Assignment – Please show all lines of the records that include "ihrer".

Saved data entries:

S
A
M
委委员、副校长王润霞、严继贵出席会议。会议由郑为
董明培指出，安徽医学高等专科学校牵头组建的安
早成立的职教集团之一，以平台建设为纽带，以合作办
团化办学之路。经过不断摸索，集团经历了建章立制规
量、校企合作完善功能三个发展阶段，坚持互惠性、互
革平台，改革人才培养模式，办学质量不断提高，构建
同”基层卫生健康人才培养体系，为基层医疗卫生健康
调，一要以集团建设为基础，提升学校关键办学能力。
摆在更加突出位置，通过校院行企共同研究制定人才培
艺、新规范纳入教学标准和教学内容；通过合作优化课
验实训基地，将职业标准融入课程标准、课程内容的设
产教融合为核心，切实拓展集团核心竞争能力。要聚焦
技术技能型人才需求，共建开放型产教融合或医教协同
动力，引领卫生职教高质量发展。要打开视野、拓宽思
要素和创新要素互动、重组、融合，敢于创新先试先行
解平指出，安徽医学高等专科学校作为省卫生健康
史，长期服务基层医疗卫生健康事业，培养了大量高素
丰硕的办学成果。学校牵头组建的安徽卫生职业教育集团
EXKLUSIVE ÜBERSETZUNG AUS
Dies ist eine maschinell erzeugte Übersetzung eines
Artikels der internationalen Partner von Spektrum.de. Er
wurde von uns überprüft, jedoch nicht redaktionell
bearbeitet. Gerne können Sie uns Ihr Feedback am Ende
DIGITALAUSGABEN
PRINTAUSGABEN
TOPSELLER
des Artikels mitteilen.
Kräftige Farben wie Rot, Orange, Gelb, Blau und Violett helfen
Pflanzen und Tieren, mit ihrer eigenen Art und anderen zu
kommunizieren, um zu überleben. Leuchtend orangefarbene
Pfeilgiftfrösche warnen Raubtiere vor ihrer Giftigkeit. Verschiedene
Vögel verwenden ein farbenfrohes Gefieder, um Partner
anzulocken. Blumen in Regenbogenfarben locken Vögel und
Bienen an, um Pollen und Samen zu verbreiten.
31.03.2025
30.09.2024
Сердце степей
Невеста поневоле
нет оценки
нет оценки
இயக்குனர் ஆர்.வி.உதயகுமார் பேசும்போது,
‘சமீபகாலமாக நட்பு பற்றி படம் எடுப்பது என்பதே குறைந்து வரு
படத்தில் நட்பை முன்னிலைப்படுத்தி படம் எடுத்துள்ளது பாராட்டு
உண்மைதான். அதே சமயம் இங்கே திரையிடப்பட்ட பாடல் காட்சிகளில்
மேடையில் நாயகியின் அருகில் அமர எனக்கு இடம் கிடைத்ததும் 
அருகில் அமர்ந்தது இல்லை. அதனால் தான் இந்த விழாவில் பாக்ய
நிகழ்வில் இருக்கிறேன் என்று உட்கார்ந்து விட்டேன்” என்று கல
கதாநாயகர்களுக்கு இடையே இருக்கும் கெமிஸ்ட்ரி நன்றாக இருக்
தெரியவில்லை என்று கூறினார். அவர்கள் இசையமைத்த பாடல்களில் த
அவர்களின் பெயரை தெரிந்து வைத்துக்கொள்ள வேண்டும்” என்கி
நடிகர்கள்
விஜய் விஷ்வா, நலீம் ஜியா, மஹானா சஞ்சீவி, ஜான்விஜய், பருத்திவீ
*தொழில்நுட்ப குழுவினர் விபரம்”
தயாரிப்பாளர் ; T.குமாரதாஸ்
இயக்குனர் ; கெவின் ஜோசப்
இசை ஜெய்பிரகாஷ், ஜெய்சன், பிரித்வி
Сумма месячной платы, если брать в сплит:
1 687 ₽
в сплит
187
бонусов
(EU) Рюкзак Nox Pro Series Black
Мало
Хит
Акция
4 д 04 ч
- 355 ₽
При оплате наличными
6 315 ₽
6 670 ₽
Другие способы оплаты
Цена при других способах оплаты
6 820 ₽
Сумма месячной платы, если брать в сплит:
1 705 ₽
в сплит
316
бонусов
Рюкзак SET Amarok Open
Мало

Task output –
Pflanzen und Tieren, mit ihrer eigenen Art und anderen zu
Pfeilgiftfrösche warnen Raubtiere vor ihrer Giftigkeit. Verschiedene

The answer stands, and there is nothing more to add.